ERIC Number: ED390319
Record Type: RIE
Publication Date: 1994-Nov
Reference Count: N/A
College Grade Outcomes and Attrition: An Exploratory Study of Noncognitive Variables and Academic Background as Predictors.
House, J. Daniel
This study investigated the efficacy of noncognitive variables and academic background for the prediction of college grade performance and persistence. A total of 7,377 new first-year college students participated in the study, completing demographic questionnaires at the start of the school year. Data were also collected on American College Test (ACT) composite scores, high school rank, cumulative grade point average (GPA) after 1, 2, and 4 years in college, and enrollment status after 2 and 4 years in college. The study found that the combination of ACT composite scores and high school class rank alone explained 26 percent of the variance in college GPA after 1 year and 26.5 percent of the variance after 2 years. This variance effect was more pronounced for white students than for Hispanic, Asian, and black students. The study also found that students with higher financial and social goals exhibited, on average, lower grades and persistence rates than students with lower financial and social goals.
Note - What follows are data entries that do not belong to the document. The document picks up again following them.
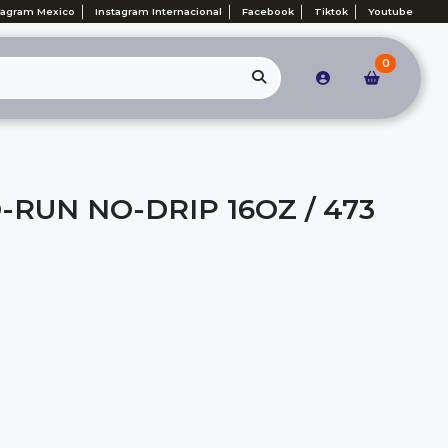
tagram Mexico
Instagram Internacional
Facebook
Tiktok
Youtube
0
RUN NO-DRIP 16OZ / 473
The effects of ethnicity, gender, parent educational background, desire for recognition, and achievement expectancies are also considered. (Contains 39 references.) (MDM)
Descriptors: Academic Achievement, Academic Persistence, Class Rank, College Freshmen, Grade Point Average, Grade Prediction, Higher Education, Longitudinal Studies, Parent Background, Predictor Variables, Racial Differences, Recognition (Psychology), Scores, Sex Differences, Social Attitudes, Standardized Tests, Student Characteristics
Publication Type: Reports - Research; Speeches/Meeting Papers
Education Level: N/A
Authoring Institution: N/A
Identifiers: ACT Assessment
Note: Paper presented at the Annual Meeting of the Illinois Association for Institutional Research (Lake Shelbyville, IL, November 3-4, 1994).